Orden Alladatin, député de l’Union progressiste le Renouveau et président de la commission des lois de l’Assemblée nationale et Guy Dossou Mitokpè, secrétaire à l’information et à la communication du parti Les Démocrates, ont apprécié le mécanisme de désignation des élus locaux, contenu dans la nouvelle loi n°2024-13 du 15 mars 2024 modifiant et complétant la loi n°2019-43 du 15 novembre 2019 portant Code électoral. Sur la question, les avis des deux acteurs politiques sont partagés .
Lors du débat général préalable à la modification du Code électoral le 5 mars 2024, il s’est posé le problème du non-fonctionnement ou de la vacance de poste au niveau des conseils de villages et de quartiers de ville.
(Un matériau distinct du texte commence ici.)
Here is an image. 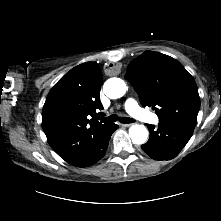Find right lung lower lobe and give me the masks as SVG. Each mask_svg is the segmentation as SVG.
I'll return each mask as SVG.
<instances>
[{"instance_id":"98d812e1","label":"right lung lower lobe","mask_w":221,"mask_h":221,"mask_svg":"<svg viewBox=\"0 0 221 221\" xmlns=\"http://www.w3.org/2000/svg\"><path fill=\"white\" fill-rule=\"evenodd\" d=\"M117 128L118 125L110 123L97 133L83 150L69 158L66 162L77 167H87L95 164L105 155L111 135Z\"/></svg>"}]
</instances>
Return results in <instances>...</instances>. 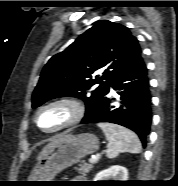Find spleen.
<instances>
[{
    "instance_id": "spleen-1",
    "label": "spleen",
    "mask_w": 178,
    "mask_h": 186,
    "mask_svg": "<svg viewBox=\"0 0 178 186\" xmlns=\"http://www.w3.org/2000/svg\"><path fill=\"white\" fill-rule=\"evenodd\" d=\"M108 141L106 156L113 159L122 152L140 153L142 146L135 133L120 125L98 123Z\"/></svg>"
}]
</instances>
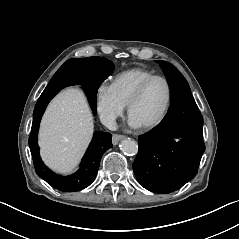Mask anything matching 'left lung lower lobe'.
Here are the masks:
<instances>
[{"label":"left lung lower lobe","instance_id":"obj_1","mask_svg":"<svg viewBox=\"0 0 239 239\" xmlns=\"http://www.w3.org/2000/svg\"><path fill=\"white\" fill-rule=\"evenodd\" d=\"M132 165L141 186L167 194L193 179L205 151L203 118L191 93L176 97L164 120L139 137Z\"/></svg>","mask_w":239,"mask_h":239}]
</instances>
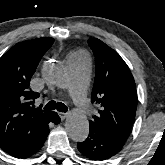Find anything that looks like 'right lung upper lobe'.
I'll return each mask as SVG.
<instances>
[{
    "instance_id": "1",
    "label": "right lung upper lobe",
    "mask_w": 165,
    "mask_h": 165,
    "mask_svg": "<svg viewBox=\"0 0 165 165\" xmlns=\"http://www.w3.org/2000/svg\"><path fill=\"white\" fill-rule=\"evenodd\" d=\"M53 42L50 37L20 42L0 58V147L4 151L38 133L55 113L35 109L32 104L39 93L28 88Z\"/></svg>"
}]
</instances>
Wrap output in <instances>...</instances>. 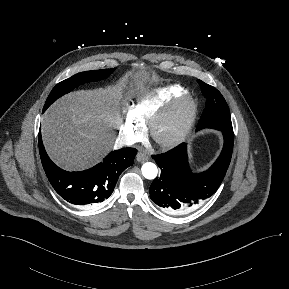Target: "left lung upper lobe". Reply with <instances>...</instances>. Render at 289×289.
<instances>
[{"mask_svg":"<svg viewBox=\"0 0 289 289\" xmlns=\"http://www.w3.org/2000/svg\"><path fill=\"white\" fill-rule=\"evenodd\" d=\"M202 94L207 99L197 130L213 128L217 130H233L228 105L221 93L211 85L198 80Z\"/></svg>","mask_w":289,"mask_h":289,"instance_id":"5c2ea615","label":"left lung upper lobe"}]
</instances>
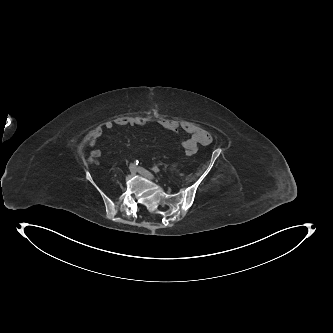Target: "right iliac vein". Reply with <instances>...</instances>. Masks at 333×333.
Returning <instances> with one entry per match:
<instances>
[{
  "label": "right iliac vein",
  "instance_id": "obj_1",
  "mask_svg": "<svg viewBox=\"0 0 333 333\" xmlns=\"http://www.w3.org/2000/svg\"><path fill=\"white\" fill-rule=\"evenodd\" d=\"M130 173H131L132 175H135V174H136V167H135L134 164H131V165H130Z\"/></svg>",
  "mask_w": 333,
  "mask_h": 333
}]
</instances>
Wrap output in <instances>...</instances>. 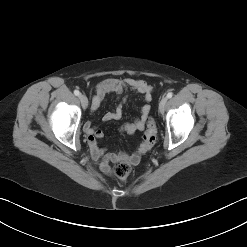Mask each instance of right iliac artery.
<instances>
[{
  "instance_id": "obj_1",
  "label": "right iliac artery",
  "mask_w": 247,
  "mask_h": 247,
  "mask_svg": "<svg viewBox=\"0 0 247 247\" xmlns=\"http://www.w3.org/2000/svg\"><path fill=\"white\" fill-rule=\"evenodd\" d=\"M74 94H75L76 96H79V95H80V92H79L78 90H75V91H74Z\"/></svg>"
}]
</instances>
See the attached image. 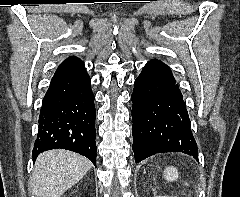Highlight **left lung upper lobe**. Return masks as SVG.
Returning a JSON list of instances; mask_svg holds the SVG:
<instances>
[{"instance_id": "1", "label": "left lung upper lobe", "mask_w": 240, "mask_h": 197, "mask_svg": "<svg viewBox=\"0 0 240 197\" xmlns=\"http://www.w3.org/2000/svg\"><path fill=\"white\" fill-rule=\"evenodd\" d=\"M146 67H159L163 69H168L169 67L162 63L160 60H151L146 64Z\"/></svg>"}]
</instances>
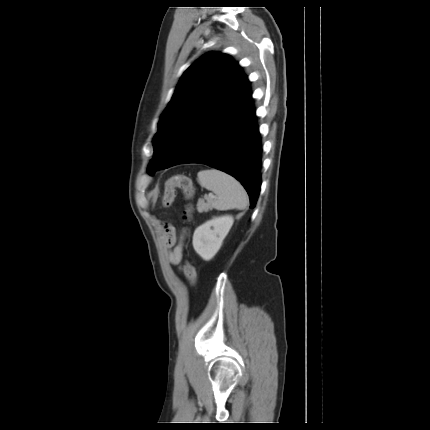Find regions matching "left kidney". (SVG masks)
I'll use <instances>...</instances> for the list:
<instances>
[{"instance_id": "left-kidney-1", "label": "left kidney", "mask_w": 430, "mask_h": 430, "mask_svg": "<svg viewBox=\"0 0 430 430\" xmlns=\"http://www.w3.org/2000/svg\"><path fill=\"white\" fill-rule=\"evenodd\" d=\"M233 222V216L225 214L215 216L196 228L192 243L203 260L209 261L217 254Z\"/></svg>"}]
</instances>
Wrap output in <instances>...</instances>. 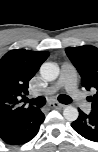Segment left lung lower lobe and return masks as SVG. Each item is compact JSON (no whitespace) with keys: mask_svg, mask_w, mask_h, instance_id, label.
I'll list each match as a JSON object with an SVG mask.
<instances>
[{"mask_svg":"<svg viewBox=\"0 0 98 152\" xmlns=\"http://www.w3.org/2000/svg\"><path fill=\"white\" fill-rule=\"evenodd\" d=\"M72 128L84 138L91 141H98V114H89L79 110V117L72 122Z\"/></svg>","mask_w":98,"mask_h":152,"instance_id":"obj_1","label":"left lung lower lobe"}]
</instances>
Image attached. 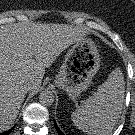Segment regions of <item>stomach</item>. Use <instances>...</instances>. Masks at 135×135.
I'll return each instance as SVG.
<instances>
[{
    "mask_svg": "<svg viewBox=\"0 0 135 135\" xmlns=\"http://www.w3.org/2000/svg\"><path fill=\"white\" fill-rule=\"evenodd\" d=\"M100 62L95 43L90 38H82L68 50L55 82L75 99L90 86Z\"/></svg>",
    "mask_w": 135,
    "mask_h": 135,
    "instance_id": "0dacf381",
    "label": "stomach"
}]
</instances>
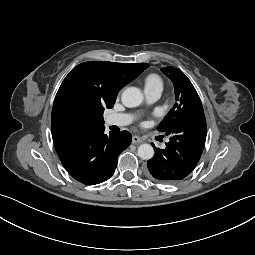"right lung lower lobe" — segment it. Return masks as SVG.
<instances>
[{
    "mask_svg": "<svg viewBox=\"0 0 255 255\" xmlns=\"http://www.w3.org/2000/svg\"><path fill=\"white\" fill-rule=\"evenodd\" d=\"M105 127L54 141L55 149L67 172L77 181L95 185L115 172L119 154L132 141L128 131L104 133Z\"/></svg>",
    "mask_w": 255,
    "mask_h": 255,
    "instance_id": "1",
    "label": "right lung lower lobe"
}]
</instances>
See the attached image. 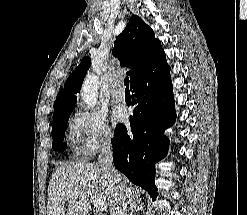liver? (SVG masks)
<instances>
[{
  "mask_svg": "<svg viewBox=\"0 0 247 215\" xmlns=\"http://www.w3.org/2000/svg\"><path fill=\"white\" fill-rule=\"evenodd\" d=\"M120 180L128 203L135 201L132 189L127 187V179L120 175ZM86 191L105 201L113 215L119 189L107 180L98 163L68 164L56 169L48 186V215H87L92 200Z\"/></svg>",
  "mask_w": 247,
  "mask_h": 215,
  "instance_id": "6515ba94",
  "label": "liver"
}]
</instances>
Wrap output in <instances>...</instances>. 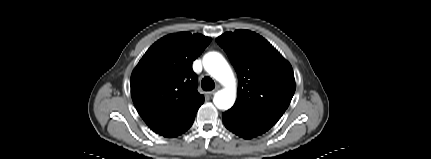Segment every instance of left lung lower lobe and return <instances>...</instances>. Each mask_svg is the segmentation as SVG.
Here are the masks:
<instances>
[{"instance_id": "0a47b994", "label": "left lung lower lobe", "mask_w": 431, "mask_h": 159, "mask_svg": "<svg viewBox=\"0 0 431 159\" xmlns=\"http://www.w3.org/2000/svg\"><path fill=\"white\" fill-rule=\"evenodd\" d=\"M223 123L228 130L245 139L259 136L270 129L267 126L240 120L228 112L223 113Z\"/></svg>"}]
</instances>
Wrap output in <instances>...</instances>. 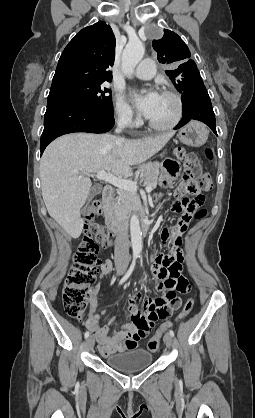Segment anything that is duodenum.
Wrapping results in <instances>:
<instances>
[{"label": "duodenum", "instance_id": "obj_1", "mask_svg": "<svg viewBox=\"0 0 255 418\" xmlns=\"http://www.w3.org/2000/svg\"><path fill=\"white\" fill-rule=\"evenodd\" d=\"M113 197H114V189L110 185H106L103 188L102 192V200L104 204V210H105V220L107 228L115 233V234H121L125 230V224L122 221V219L118 216L116 213L114 207H113ZM150 219L145 216L141 219V227L143 232H147L150 228Z\"/></svg>", "mask_w": 255, "mask_h": 418}]
</instances>
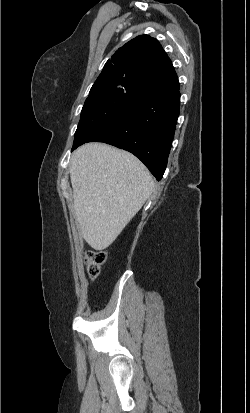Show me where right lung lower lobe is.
<instances>
[{
  "instance_id": "98d812e1",
  "label": "right lung lower lobe",
  "mask_w": 250,
  "mask_h": 413,
  "mask_svg": "<svg viewBox=\"0 0 250 413\" xmlns=\"http://www.w3.org/2000/svg\"><path fill=\"white\" fill-rule=\"evenodd\" d=\"M179 110V86L141 95L87 142H104L133 153L159 181L167 166Z\"/></svg>"
}]
</instances>
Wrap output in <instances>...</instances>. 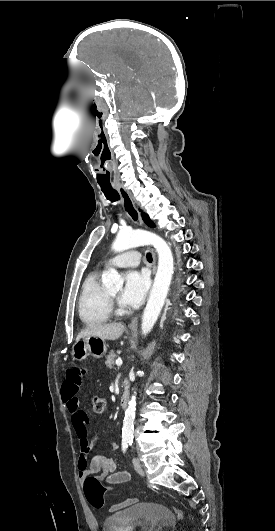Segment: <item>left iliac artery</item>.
I'll return each mask as SVG.
<instances>
[{
	"mask_svg": "<svg viewBox=\"0 0 275 531\" xmlns=\"http://www.w3.org/2000/svg\"><path fill=\"white\" fill-rule=\"evenodd\" d=\"M133 441L132 440H129V445H132Z\"/></svg>",
	"mask_w": 275,
	"mask_h": 531,
	"instance_id": "1",
	"label": "left iliac artery"
}]
</instances>
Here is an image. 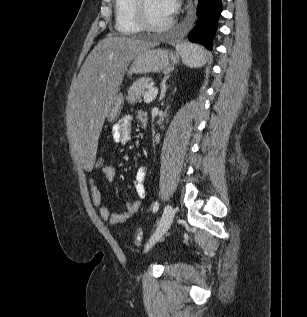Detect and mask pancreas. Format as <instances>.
<instances>
[{"label": "pancreas", "mask_w": 307, "mask_h": 317, "mask_svg": "<svg viewBox=\"0 0 307 317\" xmlns=\"http://www.w3.org/2000/svg\"><path fill=\"white\" fill-rule=\"evenodd\" d=\"M150 79L142 77L137 79L128 89L127 101L129 104H134L142 101V96L145 94V87L148 85Z\"/></svg>", "instance_id": "cf45deb5"}]
</instances>
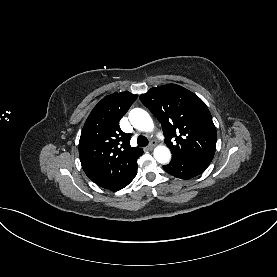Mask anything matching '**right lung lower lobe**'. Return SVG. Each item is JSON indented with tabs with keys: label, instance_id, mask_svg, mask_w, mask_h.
I'll return each instance as SVG.
<instances>
[{
	"label": "right lung lower lobe",
	"instance_id": "right-lung-lower-lobe-1",
	"mask_svg": "<svg viewBox=\"0 0 277 277\" xmlns=\"http://www.w3.org/2000/svg\"><path fill=\"white\" fill-rule=\"evenodd\" d=\"M137 174V165L127 174L125 178H123L118 184H116L112 189V191H118L127 186L136 176Z\"/></svg>",
	"mask_w": 277,
	"mask_h": 277
}]
</instances>
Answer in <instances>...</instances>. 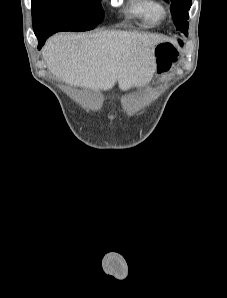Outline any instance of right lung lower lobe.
<instances>
[{
    "instance_id": "98d812e1",
    "label": "right lung lower lobe",
    "mask_w": 227,
    "mask_h": 298,
    "mask_svg": "<svg viewBox=\"0 0 227 298\" xmlns=\"http://www.w3.org/2000/svg\"><path fill=\"white\" fill-rule=\"evenodd\" d=\"M58 32L57 30H52L50 32L47 33H42V34H36L37 38H38V49H41V47L44 45L45 40L52 34Z\"/></svg>"
}]
</instances>
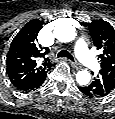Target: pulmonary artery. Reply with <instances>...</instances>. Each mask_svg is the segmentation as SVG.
Here are the masks:
<instances>
[{"instance_id":"obj_1","label":"pulmonary artery","mask_w":115,"mask_h":119,"mask_svg":"<svg viewBox=\"0 0 115 119\" xmlns=\"http://www.w3.org/2000/svg\"><path fill=\"white\" fill-rule=\"evenodd\" d=\"M75 54L77 58L87 67L97 70L100 67L97 59L89 51L84 39L78 38L75 42Z\"/></svg>"}]
</instances>
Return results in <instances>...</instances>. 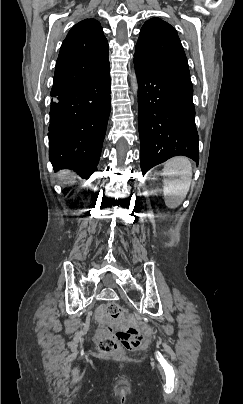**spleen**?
<instances>
[{
    "label": "spleen",
    "mask_w": 243,
    "mask_h": 404,
    "mask_svg": "<svg viewBox=\"0 0 243 404\" xmlns=\"http://www.w3.org/2000/svg\"><path fill=\"white\" fill-rule=\"evenodd\" d=\"M162 176H164L165 200H167V206H171L169 198H173V196L185 198L189 192L192 178V166L189 158H184V156L171 158L166 162Z\"/></svg>",
    "instance_id": "3e777b00"
}]
</instances>
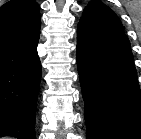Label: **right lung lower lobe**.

En effet, à en croire les propos du ministre de la Justice et de la législation, Yvon Détchénou, à la date 30 octobre 2023, près de 256 postes de chefs de villages et de quartiers de ville sont vacants sur l’ensemble du territoire national. Par ailleurs, a révélé l’autorité ministérielle, un nombre supérieur desdits postes seraient en intérim. Toute chose qui rend difficile l’opération de Recensement général de la population et de l’habitat (Rgpg 5) actuellement en cours. « A ce jour, la mise en œuvre des réformes en cette matière, notamment celle du Rgph, est en cause. En dehors de cela, il y a une autre situation en cause qui est liée à l’Anip qui fait que la présence ou l’urgence de ce que ces fonctions soient occupées est réelle. », a indiqué le garde des sceaux. Ces fonctions qui ont une résonance particulière sur l’administration territoriale sont prévues par les articles 220 à 229 de la loi 2021-14 du 20 décembre 2021 portant code de l’administration territoriale en République du Bénin. Il est à rappeler que les chefs de villages et de quartiers de ville actuellement en fonction le sont depuis 2015. Leur mandat a été prolongé par l’article 210 de la loi 2019-43 du 15 novembre 2019 portant Code électoral en République du Bénin qui dispose : « En attendant l’entrée en vigueur d’une nouvelle loi relative à l’organisation des élections locales, les membres des conseils de village ou de quartier de ville, les chefs de village ou de quartier de ville en exercice, restent en fonction jusqu’à l’élection des nouveaux membres des conseils de village ou de quartier de ville et des chefs de village ou de quartier de ville. ».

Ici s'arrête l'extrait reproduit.